**Directions for this task**: Your task is to output the data exactly as it stands.

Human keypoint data
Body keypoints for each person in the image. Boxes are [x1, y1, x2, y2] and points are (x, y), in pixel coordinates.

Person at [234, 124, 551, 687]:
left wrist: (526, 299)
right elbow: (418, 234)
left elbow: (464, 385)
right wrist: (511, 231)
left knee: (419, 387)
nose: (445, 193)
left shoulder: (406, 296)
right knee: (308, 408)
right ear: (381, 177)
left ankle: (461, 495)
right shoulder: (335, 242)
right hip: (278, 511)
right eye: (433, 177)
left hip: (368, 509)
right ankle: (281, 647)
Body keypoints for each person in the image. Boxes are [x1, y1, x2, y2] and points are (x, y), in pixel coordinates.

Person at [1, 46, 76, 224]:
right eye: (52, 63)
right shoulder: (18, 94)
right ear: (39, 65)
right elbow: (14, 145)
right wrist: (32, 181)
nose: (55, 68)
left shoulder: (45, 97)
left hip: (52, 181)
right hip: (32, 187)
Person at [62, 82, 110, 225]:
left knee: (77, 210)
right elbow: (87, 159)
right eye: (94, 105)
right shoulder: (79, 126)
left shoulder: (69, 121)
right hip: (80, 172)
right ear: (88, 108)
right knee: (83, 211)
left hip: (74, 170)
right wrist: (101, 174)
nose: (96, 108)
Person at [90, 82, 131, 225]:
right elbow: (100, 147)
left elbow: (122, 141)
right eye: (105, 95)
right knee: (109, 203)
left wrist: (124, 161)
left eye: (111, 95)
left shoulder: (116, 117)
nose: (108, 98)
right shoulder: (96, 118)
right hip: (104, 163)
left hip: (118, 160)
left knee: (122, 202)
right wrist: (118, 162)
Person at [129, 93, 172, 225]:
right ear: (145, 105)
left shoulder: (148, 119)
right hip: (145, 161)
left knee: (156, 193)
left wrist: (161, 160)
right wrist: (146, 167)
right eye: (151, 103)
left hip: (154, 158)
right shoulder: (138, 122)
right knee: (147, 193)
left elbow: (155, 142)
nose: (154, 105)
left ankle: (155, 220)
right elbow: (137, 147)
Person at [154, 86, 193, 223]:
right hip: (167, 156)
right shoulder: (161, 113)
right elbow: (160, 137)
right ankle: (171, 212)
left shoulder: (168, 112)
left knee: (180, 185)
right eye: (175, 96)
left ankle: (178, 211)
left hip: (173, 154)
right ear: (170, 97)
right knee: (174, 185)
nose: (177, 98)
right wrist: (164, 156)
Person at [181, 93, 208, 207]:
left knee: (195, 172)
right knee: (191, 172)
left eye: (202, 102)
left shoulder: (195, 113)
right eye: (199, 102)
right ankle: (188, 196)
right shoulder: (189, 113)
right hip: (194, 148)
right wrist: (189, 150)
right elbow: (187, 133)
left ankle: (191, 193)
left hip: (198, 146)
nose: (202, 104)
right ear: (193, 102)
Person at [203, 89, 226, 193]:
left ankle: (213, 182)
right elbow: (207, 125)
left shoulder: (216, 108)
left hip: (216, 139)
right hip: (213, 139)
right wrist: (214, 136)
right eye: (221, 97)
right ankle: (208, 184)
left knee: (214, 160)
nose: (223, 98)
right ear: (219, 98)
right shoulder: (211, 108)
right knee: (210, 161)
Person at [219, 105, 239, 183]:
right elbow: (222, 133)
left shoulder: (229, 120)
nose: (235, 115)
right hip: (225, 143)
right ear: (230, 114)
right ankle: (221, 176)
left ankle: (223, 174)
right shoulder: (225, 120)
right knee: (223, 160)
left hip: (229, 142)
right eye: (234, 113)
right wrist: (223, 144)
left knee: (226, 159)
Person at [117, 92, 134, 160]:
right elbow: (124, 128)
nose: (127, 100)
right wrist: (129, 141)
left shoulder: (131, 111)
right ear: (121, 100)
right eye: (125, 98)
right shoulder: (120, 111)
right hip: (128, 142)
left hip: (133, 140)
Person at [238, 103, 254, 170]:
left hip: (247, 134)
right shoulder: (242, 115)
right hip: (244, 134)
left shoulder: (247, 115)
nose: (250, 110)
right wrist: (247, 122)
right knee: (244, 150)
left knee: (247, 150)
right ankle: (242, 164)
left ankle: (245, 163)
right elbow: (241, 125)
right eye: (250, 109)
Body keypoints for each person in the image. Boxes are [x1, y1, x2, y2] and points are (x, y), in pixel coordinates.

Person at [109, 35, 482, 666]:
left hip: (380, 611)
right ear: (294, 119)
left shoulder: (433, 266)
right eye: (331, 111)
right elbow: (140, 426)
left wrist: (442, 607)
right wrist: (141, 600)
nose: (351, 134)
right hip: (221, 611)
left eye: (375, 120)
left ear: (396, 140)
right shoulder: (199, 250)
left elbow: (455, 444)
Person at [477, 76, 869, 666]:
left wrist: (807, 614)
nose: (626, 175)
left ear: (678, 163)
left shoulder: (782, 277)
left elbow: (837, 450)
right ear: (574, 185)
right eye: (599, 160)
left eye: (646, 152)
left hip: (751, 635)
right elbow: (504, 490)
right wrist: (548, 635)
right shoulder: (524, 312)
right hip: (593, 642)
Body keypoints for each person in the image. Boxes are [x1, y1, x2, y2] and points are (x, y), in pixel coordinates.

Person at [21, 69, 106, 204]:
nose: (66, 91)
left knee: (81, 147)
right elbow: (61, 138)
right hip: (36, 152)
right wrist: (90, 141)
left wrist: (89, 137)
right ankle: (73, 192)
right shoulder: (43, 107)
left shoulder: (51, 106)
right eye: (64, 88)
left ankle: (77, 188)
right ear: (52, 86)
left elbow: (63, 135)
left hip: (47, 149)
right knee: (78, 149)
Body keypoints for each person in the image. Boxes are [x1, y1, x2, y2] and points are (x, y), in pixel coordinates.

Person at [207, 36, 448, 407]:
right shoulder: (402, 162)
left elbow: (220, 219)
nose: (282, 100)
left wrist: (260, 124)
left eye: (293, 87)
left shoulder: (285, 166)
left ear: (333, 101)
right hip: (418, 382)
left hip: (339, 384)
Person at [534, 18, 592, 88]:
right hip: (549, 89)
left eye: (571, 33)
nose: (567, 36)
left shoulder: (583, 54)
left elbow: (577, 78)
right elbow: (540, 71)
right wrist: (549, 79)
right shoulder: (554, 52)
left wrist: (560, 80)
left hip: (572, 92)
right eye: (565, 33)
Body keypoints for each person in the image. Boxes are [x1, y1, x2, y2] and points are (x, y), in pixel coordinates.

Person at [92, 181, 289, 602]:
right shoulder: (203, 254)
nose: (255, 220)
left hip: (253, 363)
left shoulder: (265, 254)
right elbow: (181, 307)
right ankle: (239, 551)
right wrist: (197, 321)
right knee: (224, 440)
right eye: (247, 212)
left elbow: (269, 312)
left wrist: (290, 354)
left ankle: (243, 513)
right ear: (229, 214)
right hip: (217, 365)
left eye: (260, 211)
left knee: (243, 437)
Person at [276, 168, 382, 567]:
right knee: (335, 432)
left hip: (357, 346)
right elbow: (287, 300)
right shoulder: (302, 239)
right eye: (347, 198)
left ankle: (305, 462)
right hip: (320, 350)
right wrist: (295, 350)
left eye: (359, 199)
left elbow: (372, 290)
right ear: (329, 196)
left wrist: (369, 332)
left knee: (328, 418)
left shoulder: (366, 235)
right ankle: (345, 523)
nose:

**Solution below**:
Body keypoints for each person in the image. Boxes are [x1, y1, x2, y2] and points are (x, y), in pixel coordinates.

Person at [234, 124, 551, 687]:
left wrist: (526, 299)
right elbow: (418, 234)
left elbow: (464, 385)
right wrist: (511, 231)
left knee: (419, 387)
nose: (445, 193)
left shoulder: (406, 296)
right knee: (308, 408)
right ear: (381, 177)
left ankle: (461, 495)
right shoulder: (335, 242)
right hip: (278, 511)
right eye: (433, 177)
left hip: (368, 509)
right ankle: (281, 647)
Body keypoints for each person in the image. Boxes are [x1, y1, x2, y2] and points are (x, y), in pixel coordinates.

Person at [1, 46, 76, 224]:
right eye: (52, 63)
right shoulder: (18, 94)
right ear: (39, 65)
right elbow: (14, 145)
right wrist: (32, 181)
nose: (55, 68)
left shoulder: (45, 97)
left hip: (52, 181)
right hip: (32, 187)
Person at [62, 82, 110, 225]:
left knee: (77, 210)
right elbow: (87, 159)
right eye: (94, 105)
right shoulder: (79, 126)
left shoulder: (69, 121)
right hip: (80, 172)
right ear: (88, 108)
right knee: (83, 211)
left hip: (74, 170)
right wrist: (101, 174)
nose: (96, 108)
Person at [90, 82, 131, 225]:
right elbow: (100, 147)
left elbow: (122, 141)
right eye: (105, 95)
right knee: (109, 203)
left wrist: (124, 161)
left eye: (111, 95)
left shoulder: (116, 117)
nose: (108, 98)
right shoulder: (96, 118)
right hip: (104, 163)
left hip: (118, 160)
left knee: (122, 202)
right wrist: (118, 162)
Person at [129, 93, 172, 225]:
right ear: (145, 105)
left shoulder: (148, 119)
right hip: (145, 161)
left knee: (156, 193)
left wrist: (161, 160)
right wrist: (146, 167)
right eye: (151, 103)
left hip: (154, 158)
right shoulder: (138, 122)
right knee: (147, 193)
left elbow: (155, 142)
nose: (154, 105)
left ankle: (155, 220)
right elbow: (137, 147)
Person at [154, 86, 193, 223]:
right hip: (167, 156)
right shoulder: (161, 113)
right elbow: (160, 137)
right ankle: (171, 212)
left shoulder: (168, 112)
left knee: (180, 185)
right eye: (175, 96)
left ankle: (178, 211)
left hip: (173, 154)
right ear: (170, 97)
right knee: (174, 185)
nose: (177, 98)
right wrist: (164, 156)
Person at [181, 93, 208, 207]:
left knee: (195, 172)
right knee: (191, 172)
left eye: (202, 102)
left shoulder: (195, 113)
right eye: (199, 102)
right ankle: (188, 196)
right shoulder: (189, 113)
right hip: (194, 148)
right wrist: (189, 150)
right elbow: (187, 133)
left ankle: (191, 193)
left hip: (198, 146)
nose: (202, 104)
right ear: (193, 102)
Person at [203, 89, 226, 193]:
left ankle: (213, 182)
right elbow: (207, 125)
left shoulder: (216, 108)
left hip: (216, 139)
right hip: (213, 139)
right wrist: (214, 136)
right eye: (221, 97)
right ankle: (208, 184)
left knee: (214, 160)
nose: (223, 98)
right ear: (219, 98)
right shoulder: (211, 108)
right knee: (210, 161)
Person at [219, 105, 239, 183]:
right elbow: (222, 133)
left shoulder: (229, 120)
nose: (235, 115)
right hip: (225, 143)
right ear: (230, 114)
right ankle: (221, 176)
left ankle: (223, 174)
right shoulder: (225, 120)
right knee: (223, 160)
left hip: (229, 142)
right eye: (234, 113)
right wrist: (223, 144)
left knee: (226, 159)
Person at [117, 92, 134, 160]:
right elbow: (124, 128)
nose: (127, 100)
right wrist: (129, 141)
left shoulder: (131, 111)
right ear: (121, 100)
right eye: (125, 98)
right shoulder: (120, 111)
right hip: (128, 142)
left hip: (133, 140)
Person at [238, 103, 254, 170]:
left hip: (247, 134)
right shoulder: (242, 115)
right hip: (244, 134)
left shoulder: (247, 115)
nose: (250, 110)
right wrist: (247, 122)
right knee: (244, 150)
left knee: (247, 150)
right ankle: (242, 164)
left ankle: (245, 163)
right elbow: (241, 125)
right eye: (250, 109)
Body keypoints for each person in the image. Boxes are [x1, y1, x2, y2] and points are (x, y), in pixel coordinates.

Person at [109, 35, 482, 666]:
left hip: (380, 611)
right ear: (294, 119)
left shoulder: (433, 266)
right eye: (331, 111)
right elbow: (140, 426)
left wrist: (442, 607)
right wrist: (141, 600)
nose: (351, 134)
right hip: (221, 611)
left eye: (375, 120)
left ear: (396, 140)
right shoulder: (199, 250)
left elbow: (455, 444)
Person at [477, 76, 869, 666]:
left wrist: (807, 614)
nose: (626, 175)
left ear: (678, 163)
left shoulder: (782, 277)
left elbow: (837, 450)
right ear: (574, 185)
right eye: (599, 160)
left eye: (646, 152)
left hip: (751, 635)
right elbow: (504, 490)
right wrist: (548, 635)
right shoulder: (524, 312)
right hip: (593, 642)
Body keypoints for each person in the image. Boxes are [x1, y1, x2, y2] and points are (x, y), in pixel coordinates.

Person at [21, 69, 106, 204]:
nose: (66, 91)
left knee: (81, 147)
right elbow: (61, 138)
right hip: (36, 152)
right wrist: (90, 141)
left wrist: (89, 137)
right ankle: (73, 192)
right shoulder: (43, 107)
left shoulder: (51, 106)
right eye: (64, 88)
left ankle: (77, 188)
right ear: (52, 86)
left elbow: (63, 135)
left hip: (47, 149)
right knee: (78, 149)
Body keypoints for each person in the image. Boxes are [x1, y1, x2, y2] and points are (x, y), in pixel coordinates.

Person at [207, 36, 448, 407]:
right shoulder: (402, 162)
left elbow: (220, 219)
nose: (282, 100)
left wrist: (260, 124)
left eye: (293, 87)
left shoulder: (285, 166)
left ear: (333, 101)
right hip: (418, 382)
left hip: (339, 384)
Person at [534, 18, 592, 88]:
right hip: (549, 89)
left eye: (571, 33)
nose: (567, 36)
left shoulder: (583, 54)
left elbow: (577, 78)
right elbow: (540, 71)
right wrist: (549, 79)
right shoulder: (554, 52)
left wrist: (560, 80)
left hip: (572, 92)
right eye: (565, 33)
Body keypoints for each person in the image. Boxes are [x1, y1, x2, y2] and points are (x, y), in pixel coordinates.

Person at [92, 181, 289, 602]:
right shoulder: (203, 254)
nose: (255, 220)
left hip: (253, 363)
left shoulder: (265, 254)
right elbow: (181, 307)
right ankle: (239, 551)
right wrist: (197, 321)
right knee: (224, 440)
right eye: (247, 212)
left elbow: (269, 312)
left wrist: (290, 354)
left ankle: (243, 513)
right ear: (229, 214)
right hip: (217, 365)
left eye: (260, 211)
left knee: (243, 437)
Person at [276, 168, 382, 567]:
right knee: (335, 432)
left hip: (357, 346)
right elbow: (287, 300)
right shoulder: (302, 239)
right eye: (347, 198)
left ankle: (305, 462)
right hip: (320, 350)
right wrist: (295, 350)
left eye: (359, 199)
left elbow: (372, 290)
right ear: (329, 196)
left wrist: (369, 332)
left knee: (328, 418)
left shoulder: (366, 235)
right ankle: (345, 523)
nose:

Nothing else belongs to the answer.